Il comune piemontese, abitato da meno di settemila persone, non rientra attualmente nella “Carta nazionale delle aree idonee” (Cnai) a causa delle caratteristiche del suo territorio. Secondo il geologo interpellato dalla giunta di Trino, infatti, vi sono falde affioranti e faglie deformabili in caso di terremoti che rendono inadatto il territorio alla costruzione dell’impianto nucleare. A ciò si aggiunge la presenza di boschi, paludi e risaie che avvalorano i motivi di esclusione. È insolita dunque la scelta comunale di accogliere le scorie, specie sapendo che tutte le altre regioni d’Italia le rifiutano categoricamente.
Secondo il sindaco di Trino sono questioni amministrative, e non di sicurezza, a frenare la partecipazione alla Cnai: “Siamo già sede di deposito temporaneo da decenni, avendo una centrale nucleare sul nostro territorio, con una superficie di 110 ettari destinata alle scorie. Tra Trino e Saluggia (altro comune nella provincia di Vercelli, ndr) deteniamo l’80% della radioattività italiana”. Pane ritiene che sia più conveniente destinare in un unico e definitivo luogo le scorie anziché pagare sanzioni all’Europa per la mancata messa in sicurezza del Paese.

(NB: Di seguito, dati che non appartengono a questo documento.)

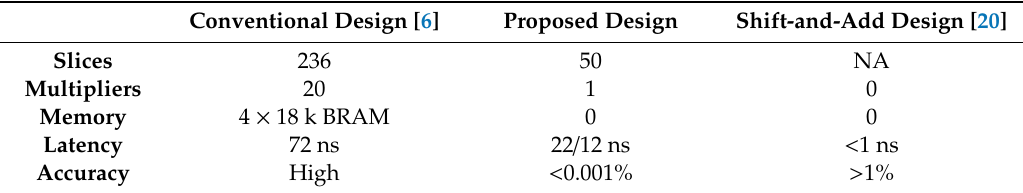
Table 5. Comparison of area, latency, and accuracy of a conversion from LNS to FLP.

A vent’anni esatti dalle “giornate di Scanzano”, ossia dalla protesta dei lucani contro l’arrivo di questi rifiuti, ancora non è chiara la posizione italiana in merito al nucleare. Il deposito, di cui l’Italia necessita, dovrebbe raccogliere sia i rifiuti delle ex centrali atomiche (spente a seguito del referendum del 1987) sia quelli della medicina nucleare, dell’industria e della ricerca. Il sindaco Pane vorrebbe inoltre rimettere in funzione la centrale che sorge sulle rive del Po per un ritorno economico (quali incentivi statali e posti di lavoro).

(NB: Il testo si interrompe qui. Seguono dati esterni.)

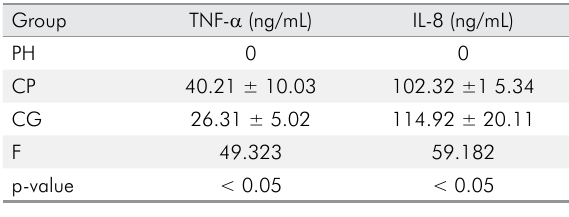
Table 6. RNA expression measurement results.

A opporsi alla politica pro-nucleare sono i comitati ambientalisti locali e tutti coloro che manifestano un certo timore. Nel frattempo Legambiente non ha espresso un’opinione univoca e il presidente della regione Piemonte, Alberto Cirio, non si è più di tanto esposto, specie a ridosso delle elezioni regionali dei prossimi mesi.
Attualmente si sa solamente come, ma non dove, costruire il deposito. Affinché l’impianto sia sicuro è necessario conservare i contenitori di metallo, carichi di scorie già processate nei siti di stoccaggio temporaneo, dentro a moduli di cemento, a loro volta inseriti in 90 costruzioni in calcestruzzo armato, coperte infine da una barriera di multistrato. Questo processo a matrioska serve a sigillare le scorie per 300 anni in 150 ettari.
Ciò che per ora è certo è che servirà diverso tempo per verificare l’impatto sull’ambiente ed eventuali nuove candidature. Nel frattempo 39 sindaci del Vercellese sono stati convocati in Provincia per discutere circa l’idoneità del luogo stesso. Ed è in dubbio che possa essere valutato positivamente.